Second, the notion of professionals as experts is discussed in many of the articles in this special issue. The authors encourage us to recognize and respect the superior expertise of the family and individual. Families are likely to support one another throughout the lifespan, and, in doing so, they become the experts on the resources, skills, and needs of their family and its individual members, including the individual(s) with IDD. The articles included in this special issue highlight that professionals, such as teachers (Wilt & Morningstar), health care providers (Dababnah et al.), and policy makers (Caldwell et al.), must partner with families to help them navigate barriers across systems and to pass through gatekeepers (e.g., to funding, to information, to services). This requires professionals to defer to the family's expertise and to honor the relative permanence of family members' roles in one another's lives and the professional's relatively temporary role (see Goal 3, Reynolds et al., 2015). Implied in these admonitions is the charge to ensure that we, as professionals and therefore gatekeepers ourselves, do not act as barriers.

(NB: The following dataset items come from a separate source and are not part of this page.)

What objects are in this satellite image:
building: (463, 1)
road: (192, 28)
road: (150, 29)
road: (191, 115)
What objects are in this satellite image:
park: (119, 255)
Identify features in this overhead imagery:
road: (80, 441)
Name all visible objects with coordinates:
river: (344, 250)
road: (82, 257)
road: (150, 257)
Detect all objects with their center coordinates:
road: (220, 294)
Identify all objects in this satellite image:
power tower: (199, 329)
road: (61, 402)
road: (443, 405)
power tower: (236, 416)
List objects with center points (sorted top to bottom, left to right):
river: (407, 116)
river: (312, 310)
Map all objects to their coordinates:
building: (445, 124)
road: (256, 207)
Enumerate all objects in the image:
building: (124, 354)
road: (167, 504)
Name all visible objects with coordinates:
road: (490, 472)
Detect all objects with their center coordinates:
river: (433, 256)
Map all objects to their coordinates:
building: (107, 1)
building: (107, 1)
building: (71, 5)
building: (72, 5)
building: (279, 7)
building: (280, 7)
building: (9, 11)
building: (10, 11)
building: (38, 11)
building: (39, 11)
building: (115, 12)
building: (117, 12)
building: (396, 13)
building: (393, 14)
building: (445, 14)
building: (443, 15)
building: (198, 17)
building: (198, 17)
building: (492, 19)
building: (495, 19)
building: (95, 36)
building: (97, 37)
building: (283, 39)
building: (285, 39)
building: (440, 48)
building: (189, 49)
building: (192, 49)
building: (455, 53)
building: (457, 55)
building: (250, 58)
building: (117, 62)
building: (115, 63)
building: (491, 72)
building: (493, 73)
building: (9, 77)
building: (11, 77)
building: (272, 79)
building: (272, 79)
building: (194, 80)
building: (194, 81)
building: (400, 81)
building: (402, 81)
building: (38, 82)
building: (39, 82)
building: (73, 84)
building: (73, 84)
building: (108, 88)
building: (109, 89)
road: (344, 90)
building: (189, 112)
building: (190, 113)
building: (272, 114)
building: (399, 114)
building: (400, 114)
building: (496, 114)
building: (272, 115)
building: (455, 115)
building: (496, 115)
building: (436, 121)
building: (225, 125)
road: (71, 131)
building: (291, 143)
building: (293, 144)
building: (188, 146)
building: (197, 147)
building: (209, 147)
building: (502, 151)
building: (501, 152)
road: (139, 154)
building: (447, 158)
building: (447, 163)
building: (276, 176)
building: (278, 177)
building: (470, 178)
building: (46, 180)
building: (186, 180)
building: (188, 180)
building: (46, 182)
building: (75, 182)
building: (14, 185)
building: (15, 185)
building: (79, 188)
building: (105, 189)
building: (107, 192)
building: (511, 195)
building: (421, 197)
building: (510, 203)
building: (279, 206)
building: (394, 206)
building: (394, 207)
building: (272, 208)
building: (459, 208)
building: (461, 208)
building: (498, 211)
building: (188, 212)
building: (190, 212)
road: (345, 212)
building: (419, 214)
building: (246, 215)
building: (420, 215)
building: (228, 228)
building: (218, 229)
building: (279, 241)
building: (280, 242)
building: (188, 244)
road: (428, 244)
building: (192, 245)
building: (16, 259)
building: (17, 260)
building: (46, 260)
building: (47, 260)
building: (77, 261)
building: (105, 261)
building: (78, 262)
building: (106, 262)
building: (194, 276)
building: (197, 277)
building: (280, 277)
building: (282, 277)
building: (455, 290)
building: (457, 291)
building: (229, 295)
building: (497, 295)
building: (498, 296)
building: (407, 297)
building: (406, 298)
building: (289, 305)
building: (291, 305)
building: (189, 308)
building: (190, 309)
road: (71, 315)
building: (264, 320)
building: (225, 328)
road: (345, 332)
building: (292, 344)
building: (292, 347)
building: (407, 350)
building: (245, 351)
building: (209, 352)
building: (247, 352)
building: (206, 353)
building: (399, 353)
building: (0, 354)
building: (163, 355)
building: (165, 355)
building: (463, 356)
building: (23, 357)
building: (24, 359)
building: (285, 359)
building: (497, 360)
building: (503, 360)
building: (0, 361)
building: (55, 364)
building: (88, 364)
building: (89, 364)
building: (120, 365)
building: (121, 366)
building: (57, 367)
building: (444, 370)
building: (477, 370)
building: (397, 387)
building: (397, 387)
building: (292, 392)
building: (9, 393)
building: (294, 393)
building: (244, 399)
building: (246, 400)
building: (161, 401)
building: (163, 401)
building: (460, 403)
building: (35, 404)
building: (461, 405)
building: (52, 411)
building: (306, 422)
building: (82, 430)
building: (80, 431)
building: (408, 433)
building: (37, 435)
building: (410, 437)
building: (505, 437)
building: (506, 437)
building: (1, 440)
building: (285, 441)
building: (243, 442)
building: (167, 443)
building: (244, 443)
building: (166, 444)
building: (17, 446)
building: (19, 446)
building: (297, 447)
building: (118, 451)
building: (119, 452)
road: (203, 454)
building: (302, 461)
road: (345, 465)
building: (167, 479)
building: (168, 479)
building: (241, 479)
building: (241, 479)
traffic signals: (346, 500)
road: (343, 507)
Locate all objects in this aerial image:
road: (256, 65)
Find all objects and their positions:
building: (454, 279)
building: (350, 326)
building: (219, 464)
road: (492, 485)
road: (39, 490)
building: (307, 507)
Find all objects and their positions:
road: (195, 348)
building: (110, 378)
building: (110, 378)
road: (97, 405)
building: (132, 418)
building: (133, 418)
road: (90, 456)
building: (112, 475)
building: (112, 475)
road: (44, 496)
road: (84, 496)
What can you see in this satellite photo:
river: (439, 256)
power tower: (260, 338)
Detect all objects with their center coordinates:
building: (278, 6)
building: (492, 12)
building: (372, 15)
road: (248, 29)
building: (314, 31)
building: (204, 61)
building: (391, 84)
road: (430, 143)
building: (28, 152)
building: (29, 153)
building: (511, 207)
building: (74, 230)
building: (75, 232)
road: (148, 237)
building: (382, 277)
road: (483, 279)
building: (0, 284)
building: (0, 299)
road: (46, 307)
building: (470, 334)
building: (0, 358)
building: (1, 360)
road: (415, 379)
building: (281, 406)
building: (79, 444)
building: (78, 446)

Instead, we must commit ourselves to self-awareness and purposeful partnership with individuals with IDD and their families.

To that end, we must recognize individuals with IDD as the powerful players they are in their own lives, in their families, and in the development of supports to promote their quality of life and that of their family members. Careful attention to ensuring that efforts to support families of individuals with IDD do not minimize or compromise the individual's voice are essential to effective supports and a field committed to justice and equity for all. Although the purpose of this special issue was to highlight the perspectives of family members, we hope you will find that each contribution herein reflects equal respect for the individuals with IDD who did not directly participate in the research about their families. We encourage all future researchers to attend to this, and we look forward to innovative, rigorous research that incorporates the perspectives of individuals with IDD and their family members together.

Finally, we saw reflected in the articles in this special issue an interest in increasing attention to critical analysis of the racial, cultural, and disability constructs that are inherent to any social interaction and that are essential to consider in a field such as ours that is devoted to the support of a marginalized group (i.e., individuals with IDD and their families). You will find references to efforts to critically examine our notions of disability (Wilt & Morningstar), of race (Dababnah et al.; Francis et al.), of family structures and boundaries (Yang et al.), and of empowerment and resilience (Caldwell et al.) in this special issue. We hope this trend continues in subsequent research and in pursuit of the National Goals for Supporting Families Across the Life Course (Reynolds et al., 2015).